A maior empresa de meios de pagamentos do país abriu nesta terça-feira a temporada de balanços de empresas que fazem parte do Ibovespa reportando lucro líquido de R$ 298,2 milhões entre outubro e dezembro, aumento de 34,7% sobre um ano antes.

Em termos consolidados, que consideram resultados de outros acionistas, o lucro foi de R$ 362,8 milhões, alta anual de 26,5%. Foi a primeira alta trimestral do lucro da companhia no comparativo anual em dois anos.

 

O volume financeiro de pagamentos processados pela Cielo, de R$ 190,6 bilhões, foi apenas 0,3% superior ao de igual etapa de 2019, refletindo a crise provocada pela pandemia, e pelo foco em segmentos mais rentáveis, afirmou a companhia.

Nesse contexto, a receita líquida da empresa somou de R$ 1,31 bilhão, redução de 1,5% ano a ano, “refletindo o cenário de forte competição, que vem pressionando preços e margens no segmento de varejo”, diz trecho do relatório.

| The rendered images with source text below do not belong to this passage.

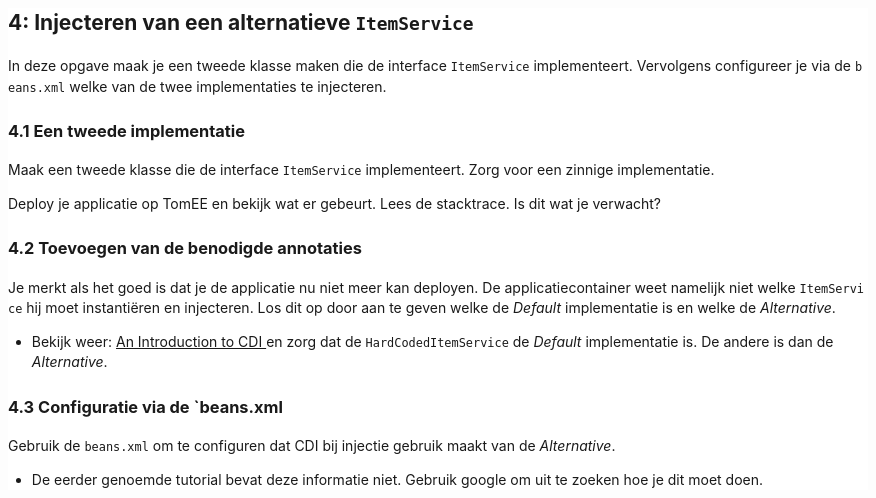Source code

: ## 4: Injecteren van een alternatieve `ItemService`
In deze opgave maak je een tweede klasse maken die de interface `ItemService` implementeert. Vervolgens configureer je via de `beans.xml` welke van de twee implementaties te injecteren.

### 4.1 Een tweede implementatie
Maak een tweede klasse die de interface `ItemService` implementeert. Zorg voor een zinnige implementatie.

Deploy je applicatie op TomEE en bekijk wat er gebeurt. Lees de stacktrace. Is dit wat je verwacht?

### 4.2 Toevoegen van de benodigde annotaties
Je merkt als het goed is dat je de applicatie nu niet meer kan deployen. De applicatiecontainer weet namelijk niet welke `ItemService` hij moet instantiëren en injecteren. Los dit op door aan te geven welke de *Default* implementatie is en welke de *Alternative*.

* Bekijk weer: [An Introduction to CDI ](https://www.baeldung.com/java-ee-cdi) en zorg dat de `HardCodedItemService` de *Default* implementatie is. De andere is dan de *Alternative*.

### 4.3 Configuratie via de `beans.xml
Gebruik de `beans.xml` om te configuren dat CDI bij injectie gebruik maakt van de *Alternative*.

* De eerder genoemde tutorial bevat deze informatie niet. Gebruik google om uit te zoeken hoe je dit moet doen.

Porém, a Cielo conseguiu reduzir em 13,5% seus gastos totais no comparativo anual, para R$ 1,077 bilhão. E a ênfase nos segmentos mais rentáveis compensou a queda de 10,8% na base ativa no ano, a 1,406 milhão de clientes, o que a empresa atribuiu à mudança na política de concessão de subsídios para terminais de captura na modalidade de venda, o que impactou principalmente as afiliações no segmento de empreendedores.

Assim, o resultado operacional da Cielo medido pelo lucro antes de impostos, juros, depreciação e amortização (Ebitda) somou R$ 768,2 milhões, aumento de 16% sobre o quarto trimestre de um ano antes, com a margem Ebitda subindo 3,2 pontos percentuais, para 25,4%.

A empresa fechou o ano com liquidez total de R$ 4,2 bilhões, ante R$ 3,2 bilhões um ano antes.